### [Exercise goal]
Extract every line in the items below that contains the string "Şubat". Case counts, so only lines whose capital and lowercase letters match count.

── Entries provided ──

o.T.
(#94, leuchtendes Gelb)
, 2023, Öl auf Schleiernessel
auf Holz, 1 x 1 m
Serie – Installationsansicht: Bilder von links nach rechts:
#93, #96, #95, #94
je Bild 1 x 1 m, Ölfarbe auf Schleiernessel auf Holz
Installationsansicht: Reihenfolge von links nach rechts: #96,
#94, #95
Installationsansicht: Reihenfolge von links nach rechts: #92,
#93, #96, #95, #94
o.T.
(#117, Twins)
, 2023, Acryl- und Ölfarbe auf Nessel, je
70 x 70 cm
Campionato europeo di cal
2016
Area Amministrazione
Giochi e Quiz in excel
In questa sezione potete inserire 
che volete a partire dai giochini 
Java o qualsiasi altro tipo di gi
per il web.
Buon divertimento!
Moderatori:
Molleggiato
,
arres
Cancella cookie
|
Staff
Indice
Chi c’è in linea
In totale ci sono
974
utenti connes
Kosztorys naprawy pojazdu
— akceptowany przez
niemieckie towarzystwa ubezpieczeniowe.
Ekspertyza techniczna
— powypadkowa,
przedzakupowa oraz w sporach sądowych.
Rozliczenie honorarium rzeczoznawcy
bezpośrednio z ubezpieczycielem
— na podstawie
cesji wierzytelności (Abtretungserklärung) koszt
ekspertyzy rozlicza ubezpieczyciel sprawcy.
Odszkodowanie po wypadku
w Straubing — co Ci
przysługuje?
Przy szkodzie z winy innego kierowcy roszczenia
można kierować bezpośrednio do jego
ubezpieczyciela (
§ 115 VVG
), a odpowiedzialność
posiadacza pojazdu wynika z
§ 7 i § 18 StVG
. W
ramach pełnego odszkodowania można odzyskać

───
── Entries provided ──

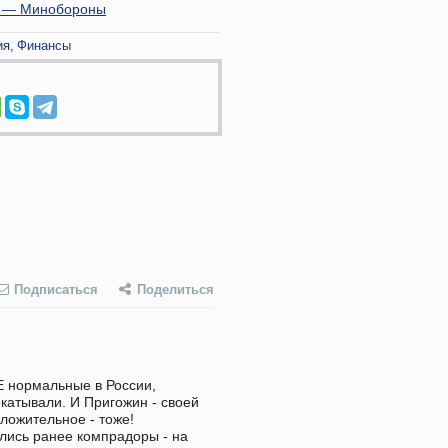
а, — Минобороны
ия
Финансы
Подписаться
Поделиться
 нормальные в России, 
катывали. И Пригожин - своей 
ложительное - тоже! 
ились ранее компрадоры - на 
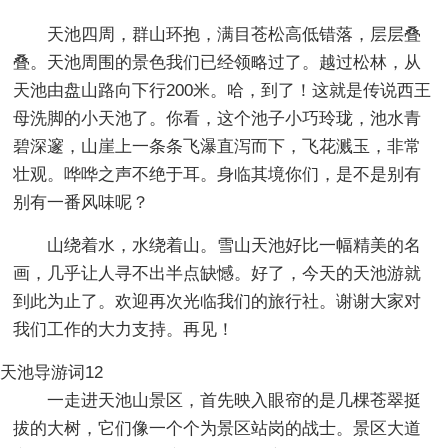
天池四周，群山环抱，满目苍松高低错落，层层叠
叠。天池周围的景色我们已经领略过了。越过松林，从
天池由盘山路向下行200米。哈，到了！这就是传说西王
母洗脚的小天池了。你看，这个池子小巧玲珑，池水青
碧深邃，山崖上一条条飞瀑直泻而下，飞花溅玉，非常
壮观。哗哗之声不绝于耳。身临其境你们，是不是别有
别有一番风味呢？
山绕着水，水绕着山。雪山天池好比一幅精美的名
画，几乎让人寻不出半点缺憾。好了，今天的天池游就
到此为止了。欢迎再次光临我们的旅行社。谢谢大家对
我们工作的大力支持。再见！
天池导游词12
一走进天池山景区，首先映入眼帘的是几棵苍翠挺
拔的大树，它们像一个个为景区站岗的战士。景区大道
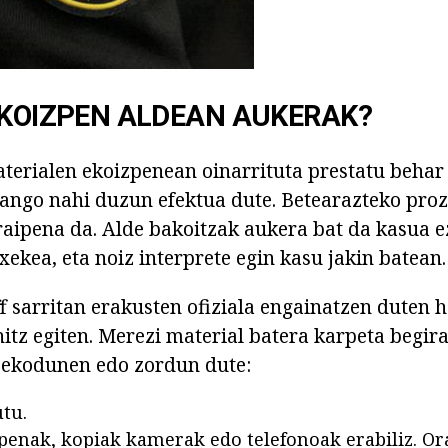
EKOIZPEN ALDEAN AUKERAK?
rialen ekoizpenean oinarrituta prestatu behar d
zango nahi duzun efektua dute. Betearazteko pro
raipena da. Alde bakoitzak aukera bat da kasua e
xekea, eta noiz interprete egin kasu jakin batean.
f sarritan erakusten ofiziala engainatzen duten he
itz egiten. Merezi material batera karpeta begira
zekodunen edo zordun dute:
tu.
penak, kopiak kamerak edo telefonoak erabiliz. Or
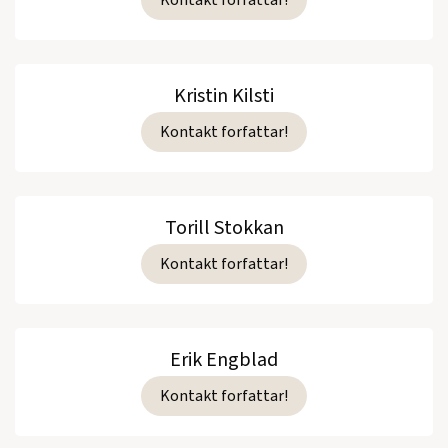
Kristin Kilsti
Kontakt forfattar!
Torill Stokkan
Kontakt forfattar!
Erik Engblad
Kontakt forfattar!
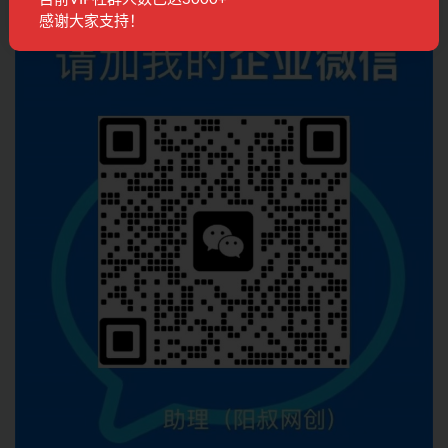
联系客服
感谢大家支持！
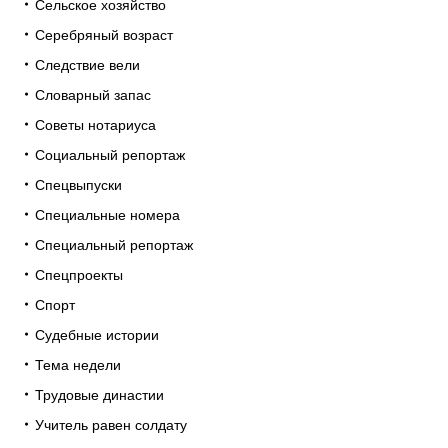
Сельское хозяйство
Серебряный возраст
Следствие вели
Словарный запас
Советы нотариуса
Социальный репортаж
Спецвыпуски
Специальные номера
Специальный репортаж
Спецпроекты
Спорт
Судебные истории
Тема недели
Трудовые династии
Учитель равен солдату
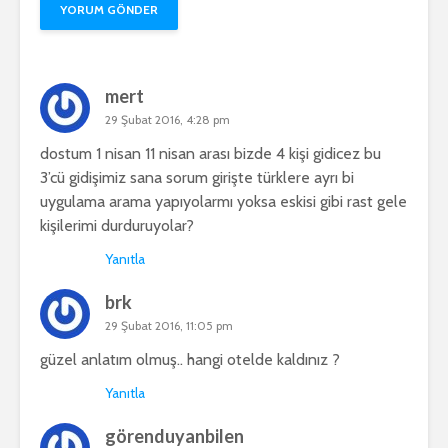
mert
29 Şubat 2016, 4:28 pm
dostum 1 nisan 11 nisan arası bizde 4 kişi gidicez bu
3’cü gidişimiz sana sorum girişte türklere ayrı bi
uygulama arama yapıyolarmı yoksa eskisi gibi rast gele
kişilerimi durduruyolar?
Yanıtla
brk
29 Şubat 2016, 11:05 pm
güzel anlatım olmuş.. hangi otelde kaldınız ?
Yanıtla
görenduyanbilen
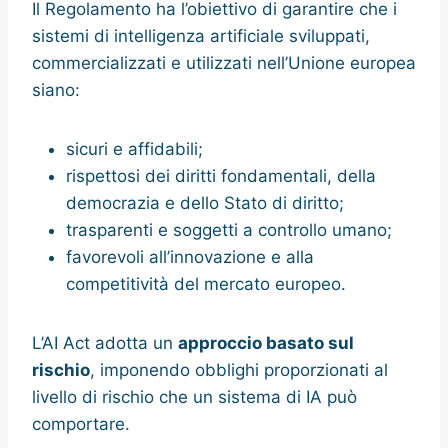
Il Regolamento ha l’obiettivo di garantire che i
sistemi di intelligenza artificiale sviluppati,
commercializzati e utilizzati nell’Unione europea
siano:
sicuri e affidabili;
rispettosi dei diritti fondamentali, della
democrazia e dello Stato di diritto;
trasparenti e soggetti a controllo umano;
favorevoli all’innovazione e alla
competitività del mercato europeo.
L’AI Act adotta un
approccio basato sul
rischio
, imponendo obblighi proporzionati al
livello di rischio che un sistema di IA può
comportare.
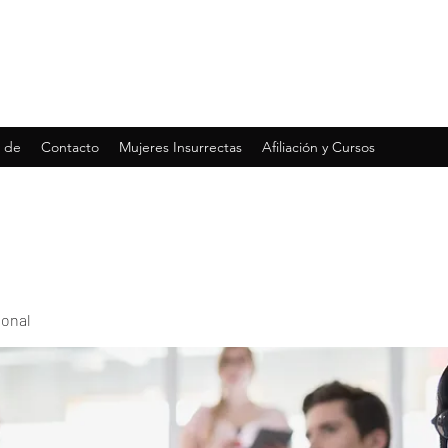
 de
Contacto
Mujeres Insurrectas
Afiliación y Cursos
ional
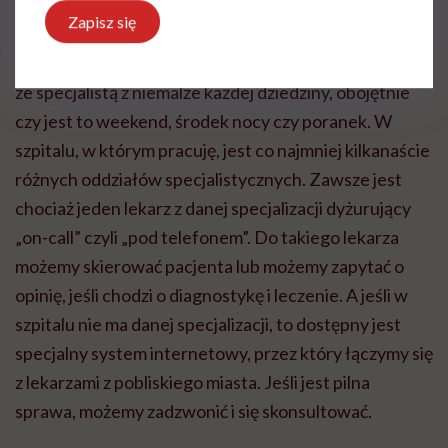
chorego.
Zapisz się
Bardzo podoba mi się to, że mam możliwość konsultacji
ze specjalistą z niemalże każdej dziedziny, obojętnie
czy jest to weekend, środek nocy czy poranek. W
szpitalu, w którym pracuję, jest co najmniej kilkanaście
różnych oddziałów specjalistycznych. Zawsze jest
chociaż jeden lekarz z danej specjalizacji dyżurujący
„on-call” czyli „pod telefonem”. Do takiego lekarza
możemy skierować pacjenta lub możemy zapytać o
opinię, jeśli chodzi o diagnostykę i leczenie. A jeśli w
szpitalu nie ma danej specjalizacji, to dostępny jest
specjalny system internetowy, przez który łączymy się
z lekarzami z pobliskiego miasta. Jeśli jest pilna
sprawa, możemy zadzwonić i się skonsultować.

───
── Entries provided ──

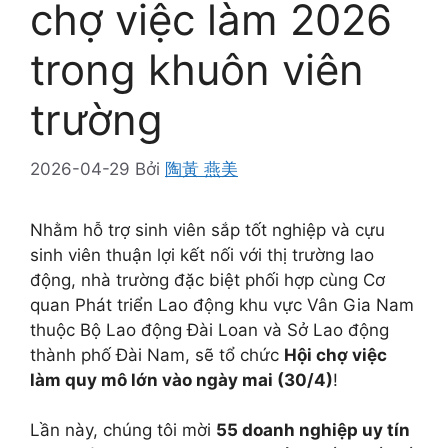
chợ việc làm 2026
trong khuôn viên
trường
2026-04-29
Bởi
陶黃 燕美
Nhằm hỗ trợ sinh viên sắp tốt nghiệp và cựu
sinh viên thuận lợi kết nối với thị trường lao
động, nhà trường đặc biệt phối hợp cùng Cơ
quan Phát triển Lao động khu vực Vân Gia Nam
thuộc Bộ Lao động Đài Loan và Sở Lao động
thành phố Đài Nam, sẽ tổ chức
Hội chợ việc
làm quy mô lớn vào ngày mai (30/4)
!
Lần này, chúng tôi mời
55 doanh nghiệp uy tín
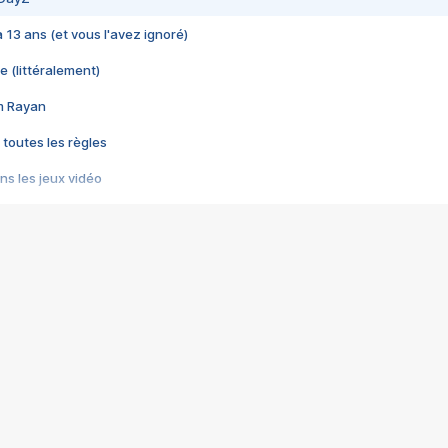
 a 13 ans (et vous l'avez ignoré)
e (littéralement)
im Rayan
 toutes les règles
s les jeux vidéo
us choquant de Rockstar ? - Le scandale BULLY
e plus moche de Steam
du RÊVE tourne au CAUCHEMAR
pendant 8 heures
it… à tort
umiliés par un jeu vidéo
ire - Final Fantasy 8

───

### [Response]
29 Şubat 2016, 4:28 pm
29 Şubat 2016, 11:05 pm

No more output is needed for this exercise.